Cinco años después esa experiencia, me retiré y me dediqué por entero a la escritura, aunque nunca he dejado de ser periodista. Hoy es más un periodismo de opinión, que se publica fuera de la isla, sobre la vida de los cubanos. Eso me ha costado discusiones poco agradables, pese a que soy muy objetivo en lo que escribo.

Y qué tantas discusiones le trajo El hombre que amaba a los perros. Hoy es casi que imposible no escribir Leonardo Padura y enseguida el nombre de esa novela…
Siempre me ha interesado la historia como una manera de entender el presente. Llego al personaje de León Trotski por un asunto de pura necesidad: en Cuba era imposible obtener información sobre este personaje y esa ignorancia fue la que me impulsó a buscar información. Y solo hasta cuando sentí que sabía suficiente nació la idea de escribir la novela. Investigar sobre Trotski fue muy complicado. Tuve que cargar con muchísimos libros, sobre todo de España. Mis amigos de México me conseguían libros y documentos. Igual que en Francia. Y esa experiencia no solo me dejó esta novela sino una enorme biblioteca sobre el ‘trotskismo’, la Guerra Civil Española, los juicios de Moscú y Stalin.

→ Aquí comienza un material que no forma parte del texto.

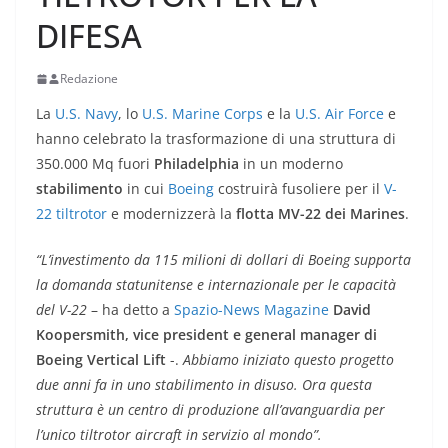
DIFESA
Redazione
La
U.S. Navy
, lo
U.S. Marine Corps
e la
U.S. Air Force
e
hanno celebrato la trasformazione di una struttura di
350.000 Mq fuori
Philadelphia
in un moderno
stabilimento
in cui
Boeing
costruirà fusoliere per il
V-
22 tiltrotor
e modernizzerà la
flotta
MV-22 dei Marines
.
“L’investimento da 115 milioni di dollari di Boeing supporta
la domanda statunitense e internazionale per le capacità
del V-22
– ha detto a
Spazio-News Magazine
David
Koopersmith, vice president e general manager di
Boeing Vertical Lift
-.
Abbiamo iniziato questo progetto
due anni fa in uno stabilimento in disuso. Ora questa
struttura è un centro di produzione all’avanguardia per
l’unico tiltrotor aircraft in servizio al mondo”.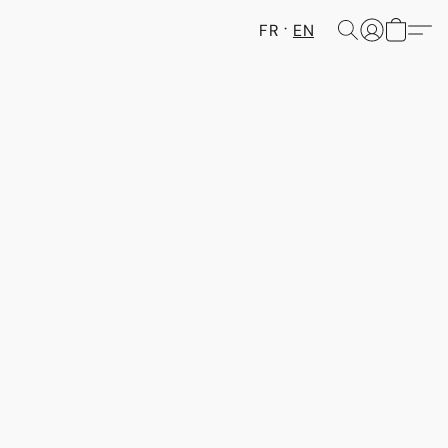
FR
EN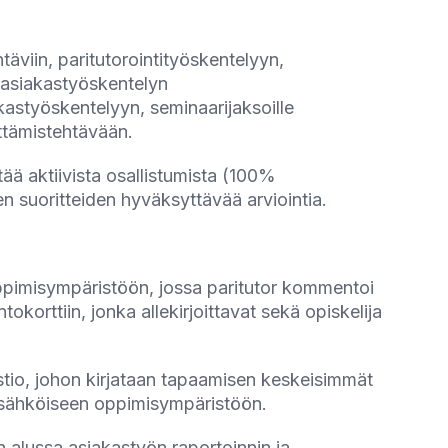
ehtäviin, paritutorointityöskentelyyn,
 asiakastyöskentelyn
kastyöskentelyyn, seminaarijaksoille
ittämistehtävään.
ää aktiivista osallistumista (100%
ien suoritteiden hyväksyttävää arviointia.
 oppimisympäristöön, jossa paritutor kommentoi
tokorttiin, jonka allekirjoittavat sekä opiskelija
stio, johon kirjataan tapaamisen keskeisimmät
aan sähköiseen oppimisympäristöön.
 alussa asiakastyön raportoinnin ja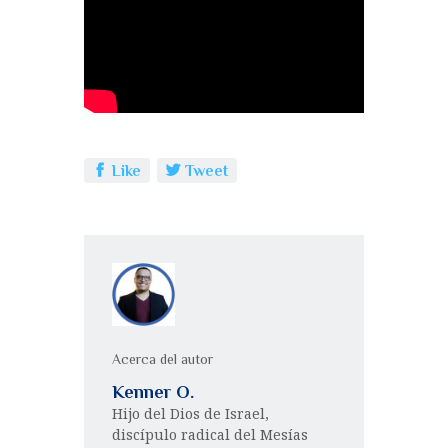
b
r
A
p
o
p
a
o
p
rt
k
ir
Like
Tweet
Acerca del autor
Kenner O.
Hijo del Dios de Israel,
discípulo radical del Mesías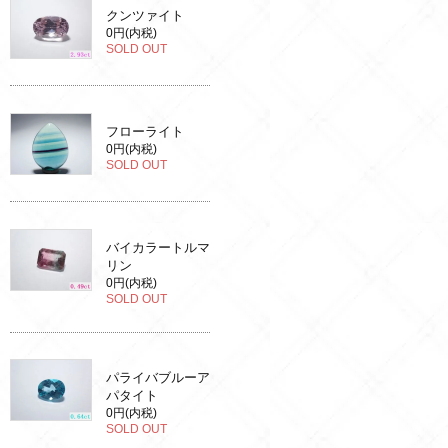
クンツァイト
0円(内税)
SOLD OUT
フローライト
0円(内税)
SOLD OUT
バイカラートルマ
リン
0円(内税)
SOLD OUT
パライバブルーア
パタイト
0円(内税)
SOLD OUT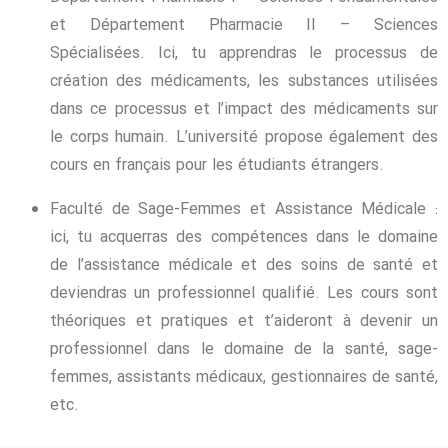
et Département Pharmacie II – Sciences
Spécialisées. Ici, tu apprendras le processus de
création des médicaments, les substances utilisées
dans ce processus et l’impact des médicaments sur
le corps humain. L’université propose également des
cours en français pour les étudiants étrangers.
Faculté de Sage-Femmes et Assistance Médicale :
ici, tu acquerras des compétences dans le domaine
de l’assistance médicale et des soins de santé et
deviendras un professionnel qualifié. Les cours sont
théoriques et pratiques et t’aideront à devenir un
professionnel dans le domaine de la santé, sage-
femmes, assistants médicaux, gestionnaires de santé,
etc.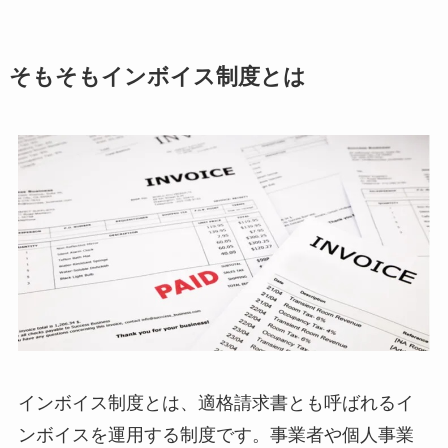
そもそもインボイス制度とは
インボイス制度とは、適格請求書とも呼ばれるイ
ンボイスを運用する制度です。事業者や個人事業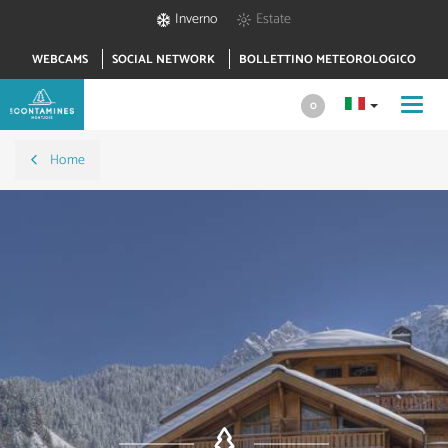
Inverno
Estate
WEBCAMS
SOCIAL NETWORK
BOLLETTINO METEOROLOGICO
Toggl
0
navig
Home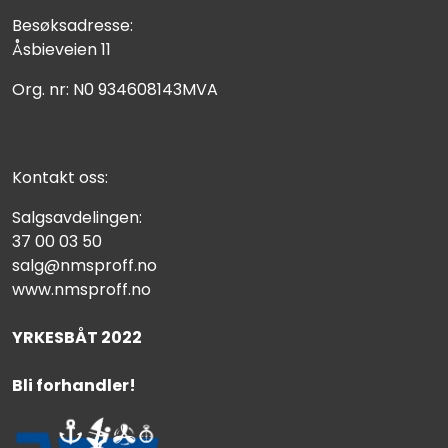
Besøksadresse:
Åsbieveien 11
Org. nr: N0 934608143MVA
Kontakt oss:
Salgsavdelingen:
37 00 03 50
salg@nmsproff.no
www.nmsproff.no
YRKESBÅT 2022
Bli forhandler!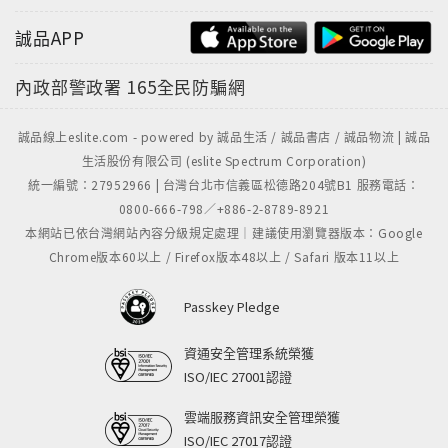
誠品APP
內政部警政署
165全民防騙網
誠品線上eslite.com - powered by 誠品生活 / 誠品書店 / 誠品物流 | 誠品
生活股份有限公司 (eslite Spectrum Corporation)
統一編號：27952966 | 台灣台北市信義區松德路204號B1 服務電話：
0800-666-798／+886-2-8789-8921
本網站已依台灣網站內容分級規定處理｜建議使用瀏覽器版本：Google
Chrome版本60以上 / Firefox版本48以上 / Safari 版本11以上
Passkey Pledge
資通安全管理系統榮獲
ISO/IEC 27001認證
雲端服務資訊安全管理榮獲
ISO/IEC 27017認證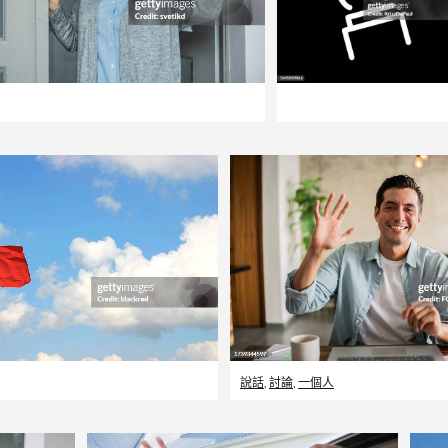
說話
,
討論
,
一個人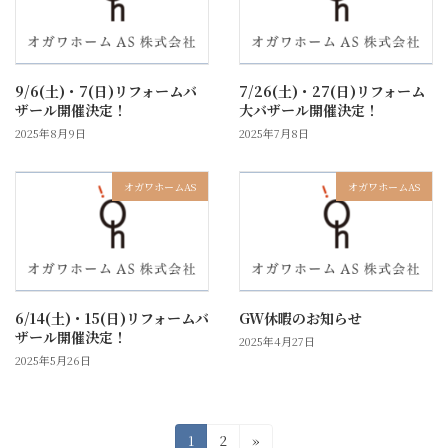
9/6(土)・7(日)リフォームバ
7/26(土)・27(日)リフォーム
ザール開催決定！
大バザール開催決定！
2025年8月9日
2025年7月8日
オガワホームAS
オガワホームAS
6/14(土)・15(日)リフォームバ
GW休暇のお知らせ
ザール開催決定！
2025年4月27日
2025年5月26日
投
固
固
1
2
»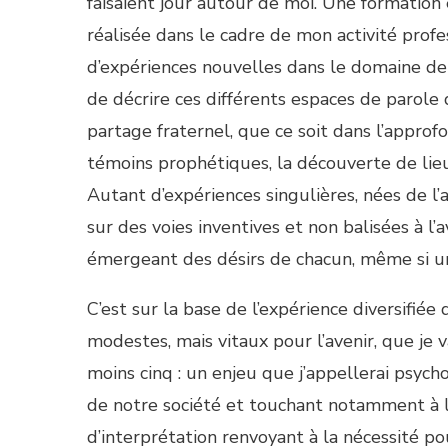
faisaient jour autour de moi. Une formation
réalisée dans le cadre de mon activité profes
d’expériences nouvelles dans le domaine de la
de décrire ces différents espaces de parole 
partage fraternel, que ce soit dans l’approf
témoins prophétiques, la découverte de lieu
Autant d’expériences singulières, nées de l’
sur des voies inventives et non balisées à l
émergeant des désirs de chacun, même si un
C’est sur la base de l’expérience diversifiée 
modestes, mais vitaux pour l’avenir, que je
moins cinq : un enjeu que j’appellerai psyc
de notre société et touchant notamment à la
d’interprétation renvoyant à la nécessité p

Suele decirse que los escritores son alérgicos a los ‘best seller’, pero este libro es eso: una buena novela que se hizo éxito comercial.  
A mí me ha sorprendido el éxito de este libro porque es la novela más anticomercial de todas. Es dura de leer, con personajes y estructura complicados. El lector está obligado a entrar en sus páginas con los cinco sentidos alerta. Pero al final lo que sorprende es que, a pesar de eso, ha tocado muchas fibras sensibles con respecto a la política y a un fenómeno que todos compartimos: nuestra necesidad de creer en una utopía, creer que el mundo puede ser mejor. Porque si de algo estamos convencidos es que el mundo que estamos viviendo hoy es una mierda. El proyecto utópico del Siglo XX, el comunismo, fracasó por muchas razones, entre ellas la existencia de Stalin, él fue el sepulturero de ese proyecto. Pero no se ha producido otro pensamiento utópico. Y creo que ya nos está haciendo falta.  

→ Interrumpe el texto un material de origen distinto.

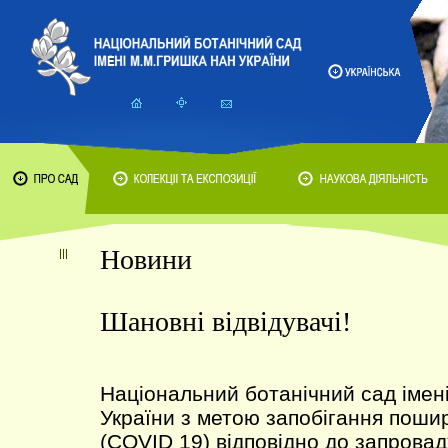
Новини
Шановні відвідувачі!
Національний ботанічний сад іме
України з метою запобігання поши
(COVID 19) відповідно до запрова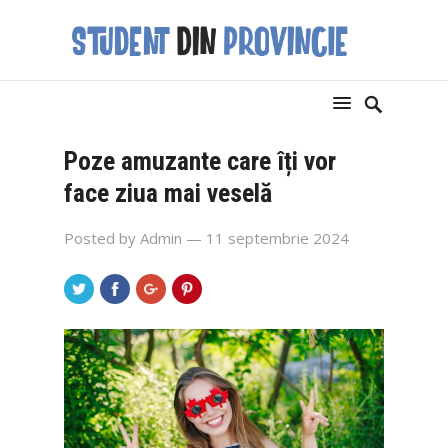
Poze amuzante care îți vor
face ziua mai veselă
Posted by
Admin
— 11 septembrie 2024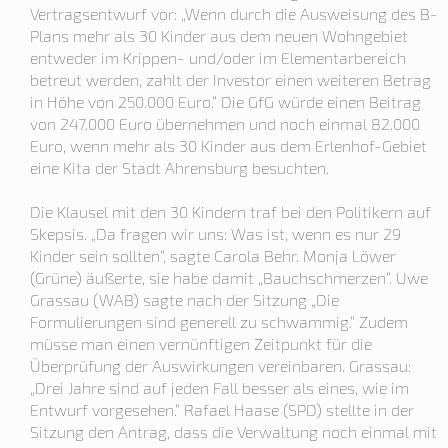
Vertragsentwurf vor: „Wenn durch die Ausweisung des B-
Plans mehr als 30 Kinder aus dem neuen Wohngebiet
entweder im Krippen- und/oder im Elementarbereich
betreut werden, zahlt der Investor einen weiteren Betrag
in Höhe von 250.000 Euro.“ Die GfG würde einen Beitrag
von 247.000 Euro übernehmen und noch einmal 82.000
Euro, wenn mehr als 30 Kinder aus dem Erlenhof-Gebiet
eine Kita der Stadt Ahrensburg besuchten.
Die Klausel mit den 30 Kindern traf bei den Politikern auf
Skepsis. „Da fragen wir uns: Was ist, wenn es nur 29
Kinder sein sollten“, sagte Carola Behr. Monja Löwer
(Grüne) äußerte, sie habe damit „Bauchschmerzen“. Uwe
Grassau (WAB) sagte nach der Sitzung „Die
Formulierungen sind generell zu schwammig.“ Zudem
müsse man einen vernünftigen Zeitpunkt für die
Überprüfung der Auswirkungen vereinbaren. Grassau:
„Drei Jahre sind auf jeden Fall besser als eines, wie im
Entwurf vorgesehen.“ Rafael Haase (SPD) stellte in der
Sitzung den Antrag, dass die Verwaltung noch einmal mit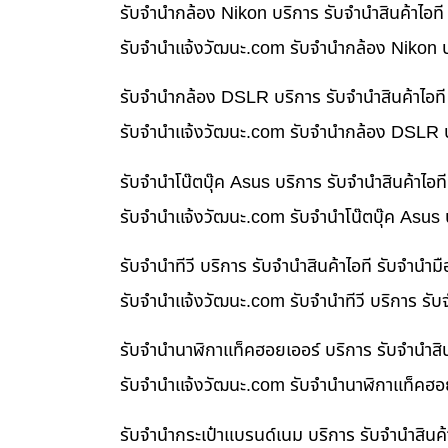
รับจำนำกล้อง Nikon บริการ รับจำนำสินค้าไอ
รับจํานําแจ้งวัฒนะ.com รับจำนำกล้อง Nikon บ
รับจำนำกล้อง DSLR บริการ รับจำนำสินค้าไอท
รับจํานําแจ้งวัฒนะ.com รับจำนำกล้อง DSLR บ
รับจำนำโน๊ตบุ๊ค Asus บริการ รับจำนำสินค้าไ
รับจํานําแจ้งวัฒนะ.com รับจำนำโน๊ตบุ๊ค Asus
รับจำนำทีวี บริการ รับจำนำสินค้าไอที รับจำน
รับจํานําแจ้งวัฒนะ.com รับจำนำทีวี บริการ รั
รับจำนำนาฬิกาแท็คฮอยเออร์ บริการ รับจำนำสิ
รับจํานําแจ้งวัฒนะ.com รับจำนำนาฬิกาแท็คฮอย
รับจำนำกระเป๋าแบรนด์เนม บริการ รับจำนำสินค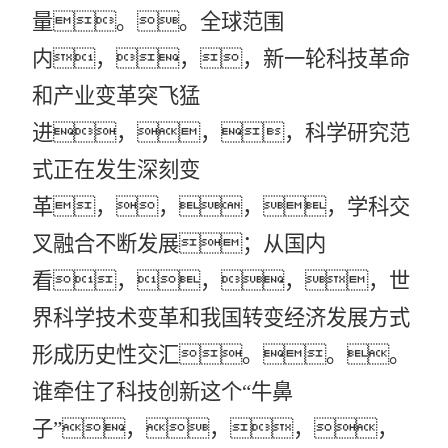
量。。全球范围
内，，，新一轮科技革命
和产业变革突飞猛
进，，，科学研究范
式正在发生深刻变
革，，，，学科交
叉融合不断发展；从国内
看，，，，世
界科学技术变革和我国转变经济发展方式
形成历史性交汇。。。
谁牵住了科技创新这个
“牛鼻
子”，，，，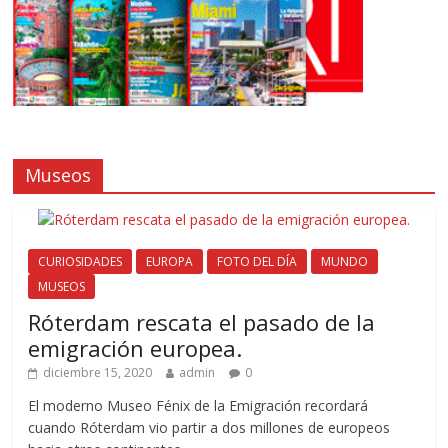
Museos
CURIOSIDADES
EUROPA
FOTO DEL DÍA
MUNDO
MUSEOS
Róterdam rescata el pasado de la
emigración europea.
diciembre 15, 2020
admin
0
El moderno Museo Fénix de la Emigración recordará
cuando Róterdam vio partir a dos millones de europeos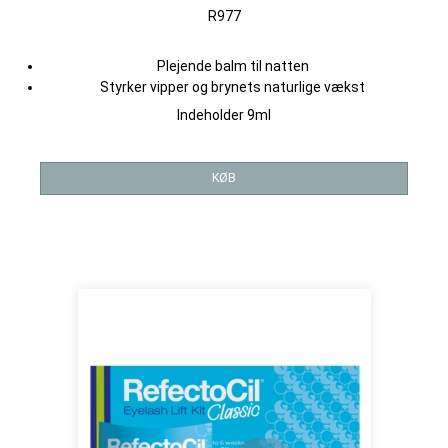
R977
Plejende balm til natten
Styrker vipper og brynets naturlige vækst
Indeholder 9ml
KØB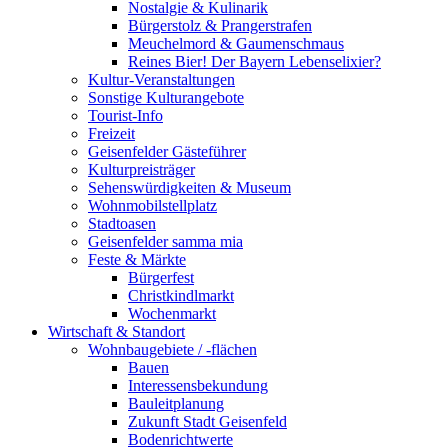
Nostalgie & Kulinarik
Bürgerstolz & Prangerstrafen
Meuchelmord & Gaumenschmaus
Reines Bier! Der Bayern Lebenselixier?
Kultur-Veranstaltungen
Sonstige Kulturangebote
Tourist-Info
Freizeit
Geisenfelder Gästeführer
Kulturpreisträger
Sehenswürdigkeiten & Museum
Wohnmobilstellplatz
Stadtoasen
Geisenfelder samma mia
Feste & Märkte
Bürgerfest
Christkindlmarkt
Wochenmarkt
Wirtschaft & Standort
Wohnbaugebiete / -flächen
Bauen
Interessensbekundung
Bauleitplanung
Zukunft Stadt Geisenfeld
Bodenrichtwerte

Será que andamos muy ocupados indignándonos en las redes sociales y permaneciendo atados a nuestros aparatos electrónicos y nos hemos olvidado de eso, de tener utopías…
Eso es cierto. Hace poco estuve en Europa y lo que uno ve es que el miedo se ha apoderado de todos. Y en un sentido muy literal. Yo estuve en Munich el día de los atentados. Por fortuna, estaba en las afueras de la ciudad. Pero estando allá, justo en esa coyuntura, uno acaba por contagiarse de ese miedo. Y al otro día salías a caminar a la calle y te preguntabas ¿hoy qué va a ocurrir? Y así se nos va pasando la vida. Casi como si no pudiéramos hacer nada. Lo que creo es que todo lo que ha significado para la humanidad pasar de la era posmoderna a la era digital ha afectado ese pensamiento utópico. Y no sé ahora mismo dónde estará, pero ya me hace falta. A la larga, El hombre que amaba a los perros habla de eso: de que el mundo puede ser mejor. Nos devuelve esa esperanza, esa utopía.